Nisbet explains that most of the businesses available for purchase are assets that were bought by private equity firms before the downturn. “Most of them have had a fairly challenging 2008 and 2009,” he says. “Anybody who has been through that is very keen to take profits.”

Meanwhile, chemical companies that cut costs and conserved money during the crisis are finding themselves with more cash on their balance sheets than they really need now that the economy is improving. “They feel that their cash balances provide acquisition currency,” Nisbet says.

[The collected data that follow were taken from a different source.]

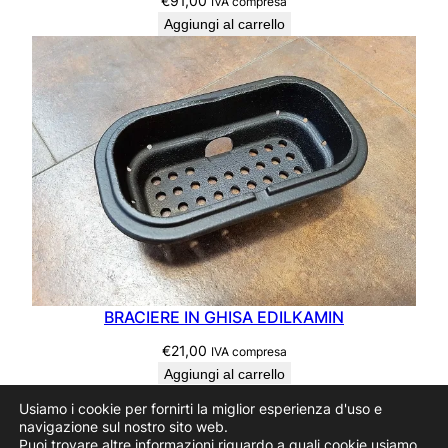
€
91,00
IVA compresa
Aggiungi al carrello
BRACIERE IN GHISA EDILKAMIN
€
21,00
IVA compresa
Aggiungi al carrello
Usiamo i cookie per fornirti la miglior esperienza d'uso e
navigazione sul nostro sito web.
Puoi trovare altre informazioni riguardo a quali cookie usiamo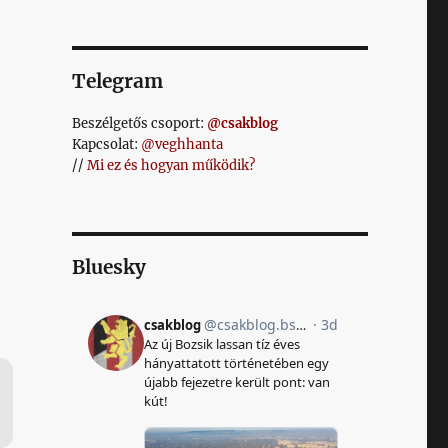
Telegram
Beszélgetős csoport:
@csakblog
Kapcsolat:
@veghhanta
//
Mi ez és hogyan működik?
Bluesky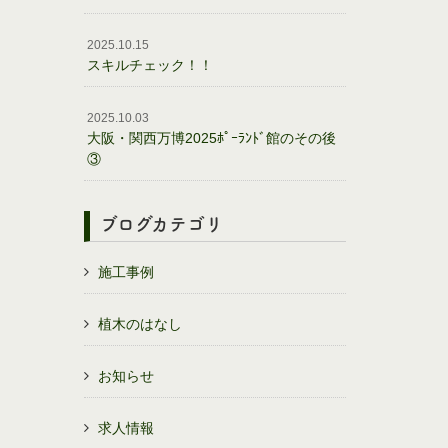
2025.10.15
スキルチェック！！
2025.10.03
大阪・関西万博2025ﾎﾟｰﾗﾝﾄﾞ館のその後
③
ブログカテゴリ
施工事例
植木のはなし
お知らせ
求人情報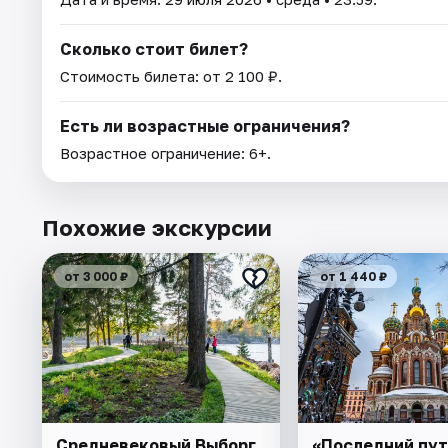
Сколько стоит билет?
Стоимость билета: от 2 100 ₽.
Есть ли возрастные ограничения?
Возрастное ограничение: 6+.
Похожие экскурсии
от 3 000 ₽
от 1 440 ₽
Cредневековый Выборг
«Последний пут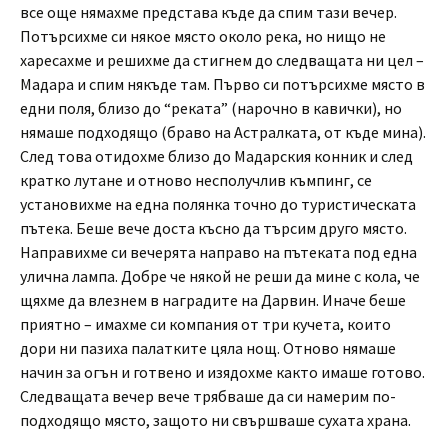
все още нямахме представа къде да спим тази вечер.
Потърсихме си някое място около река, но нищо не
харесахме и решихме да стигнем до следващата ни цел –
Мадара и спим някъде там. Първо си потърсихме място в
едни поля, близо до “реката” (нарочно в кавички), но
нямаше подходящо (браво на Астралката, от къде мина).
След това отидохме близо до Мадарския конник и след
кратко лутане и отново несполучлив къмпинг, се
установихме на една полянка точно до туристическата
пътека. Беше вече доста късно да търсим друго място.
Направихме си вечерята направо на пътеката под една
улична лампа. Добре че някой не реши да мине с кола, че
щяхме да влезнем в наградите на Дарвин. Иначе беше
приятно – имахме си компания от три кучета, които
дори ни пазиха палатките цяла нощ. Отново нямаше
начин за огън и готвено и изядохме както имаше готово.
Следващата вечер вече трябваше да си намерим по-
подходящо място, защото ни свършваше сухата храна.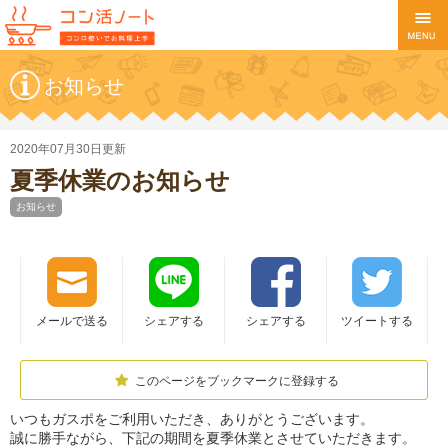
お知らせ
2020年07月30日更新
夏季休業のお知らせ
お知らせ
メールで送る
シェアする
シェアする
ツイートする
このページをブックマークに登録する
いつもガスポをご利用いただき、ありがとうございます。
誠に勝手ながら、下記の期間を夏季休業とさせていただきます。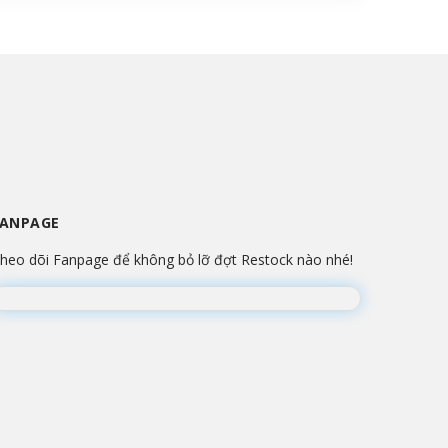
FANPAGE
heo dõi Fanpage để không bỏ lỡ đợt Restock nào nhé!
Đang lắp ráp Fanpage...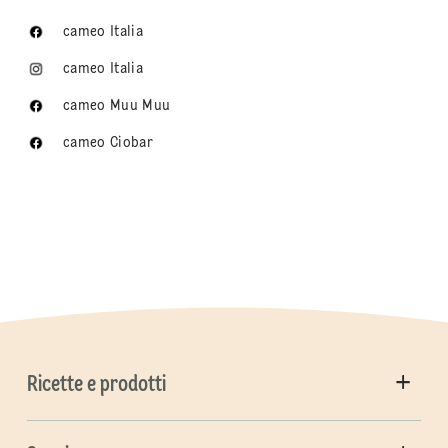
cameo Italia
cameo Italia
cameo Muu Muu
cameo Ciobar
Ricette e prodotti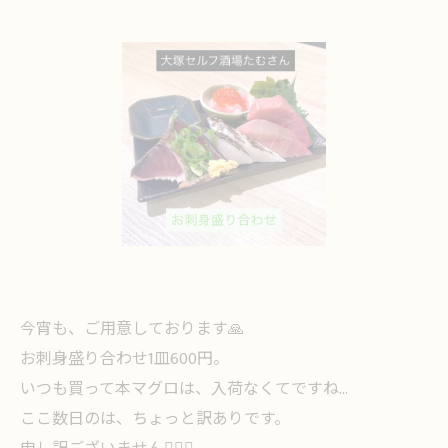
今宵も、ご用意しております🙏
お刺身盛り合わせ1皿600円。
いつも買って本マグロは、入荷なくてですね…
ここ数日のは、ちょっと訳ありです。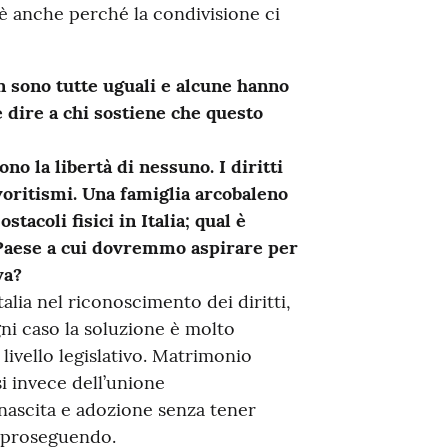
o è anche perché la condivisione ci
on sono tutte uguali e alcune hanno
e dire a chi sostiene che questo
ono la libertà di nessuno. I diritti
voritismi. Una famiglia arcobaleno
tacoli fisici in Italia; qual è
 Paese a cui dovremmo aspirare per
va?
talia nel riconoscimento dei diritti,
gni caso la soluzione è molto
 livello legislativo. Matrimonio
i invece dell’unione
a nascita e adozione senza tener
sì proseguendo.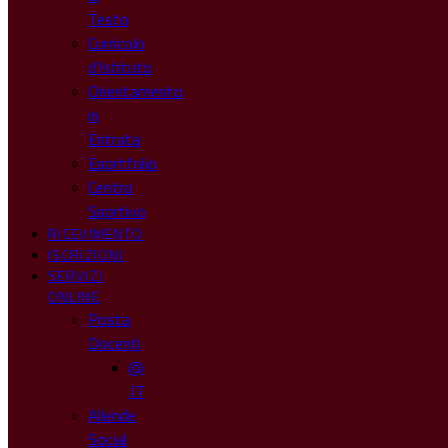
Testo
Curricolo
d’Istituto
Orientamento
in
Entrata
Eportfolio
Centro
Sportivo
RICEVIMENTO
ISCRIZIONI
SERVIZI
ONLINE
Posta
Docenti
@
.IT
Allende
Social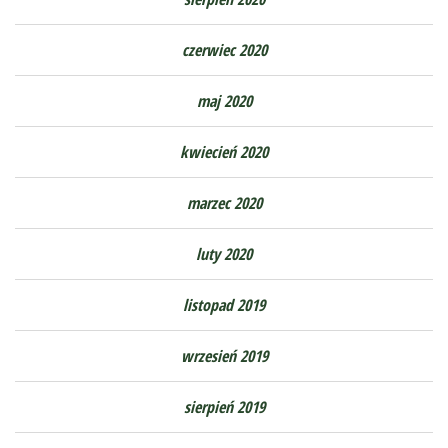
czerwiec 2020
maj 2020
kwiecień 2020
marzec 2020
luty 2020
listopad 2019
wrzesień 2019
sierpień 2019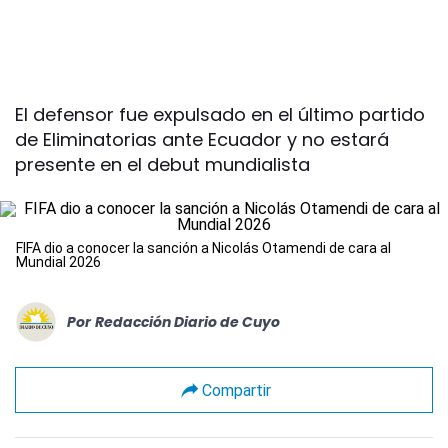
El defensor fue expulsado en el último partido
de Eliminatorias ante Ecuador y no estará
presente en el debut mundialista
FIFA dio a conocer la sanción a Nicolás Otamendi de cara al
Mundial 2026
Por
Redacción Diario de Cuyo
Compartir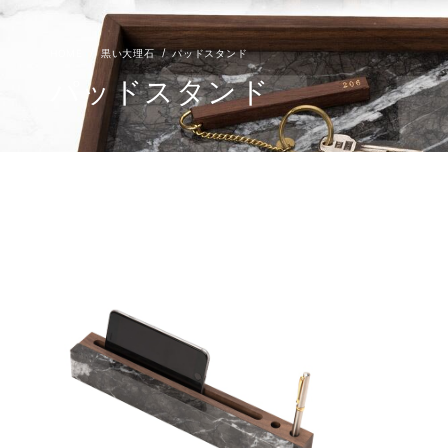
黒い大理石
パッドスタンド
パッドスタンド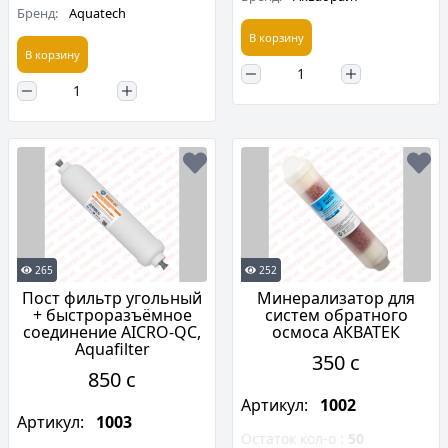
Бренд:
Aquatech
В корзину
В корзину
265
252
Пост фильтр угольный
Минерализатор для
+ быстроразъёмное
систем обратного
соединение AICRO-QC,
осмоса АКВАТЕК
Aquafilter
350 c
850 c
Артикул:
1002
Артикул:
1003
Остаток кол-о :
50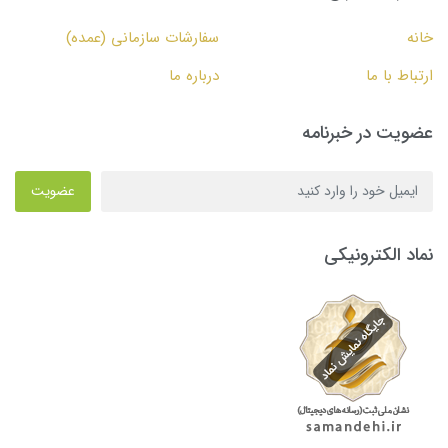
خانه
سفارشات سازمانی (عمده)
ارتباط با ما
درباره ما
عضویت در خبرنامه
عضویت
نماد الکترونیکی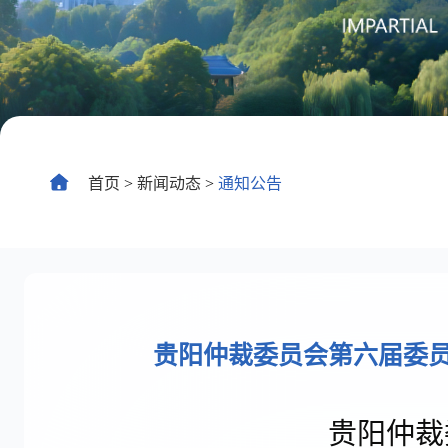
仲裁
常
首页
>
新闻动态
>
通知公告
贵阳仲裁委员会第六届委员
贵阳仲裁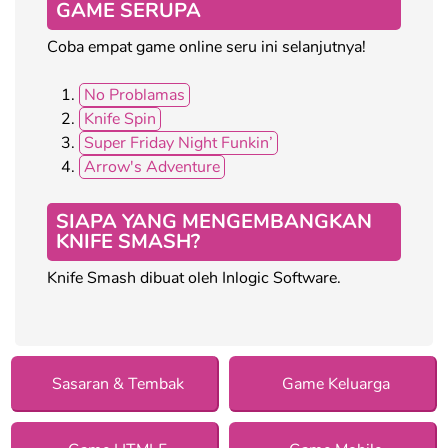
GAME SERUPA
Coba empat game online seru ini selanjutnya!
No Problamas
Knife Spin
Super Friday Night Funkin’
Arrow's Adventure
SIAPA YANG MENGEMBANGKAN
KNIFE SMASH?
Knife Smash dibuat oleh Inlogic Software.
Sasaran & Tembak
Game Keluarga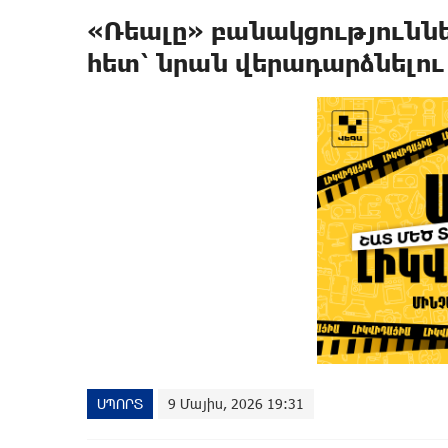
«Ռեալը» բանակցություններ
հետ՝ նրան վերադարձնելո
ՍՊՈՐՏ
9 Մայիս, 2026 19:31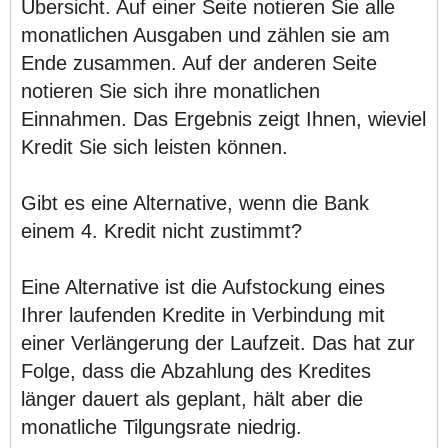
Übersicht. Auf einer Seite notieren Sie alle
monatlichen Ausgaben und zählen sie am
Ende zusammen. Auf der anderen Seite
notieren Sie sich ihre monatlichen
Einnahmen. Das Ergebnis zeigt Ihnen, wieviel
Kredit Sie sich leisten können.
Gibt es eine Alternative, wenn die Bank
einem 4. Kredit nicht zustimmt?
Eine Alternative ist die Aufstockung eines
Ihrer laufenden Kredite in Verbindung mit
einer Verlängerung der Laufzeit. Das hat zur
Folge, dass die Abzahlung des Kredites
länger dauert als geplant, hält aber die
monatliche Tilgungsrate niedrig.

The primary drivers behind the choice of acquisition targets, Nisbet says, are regional product consolidation and geographic diversification. Western companies are looking at purchasing assets in Asia to follow customers into growing markets. At the same time, Indian and Chinese firms are increasingly interested in buying operations in the U.S. and Europe. “I have no doubt that, in the next two years, you are going to see some major acquisitions by Chinese firms of Western businesses, divisions, and maybe even entire companies,” he says.

But smaller acquisitions don’t do much to the relative size of multi-billion-dollar companies. Readers might have to wait a year or two before they see deals large enough to have an impact on the Global Top 50.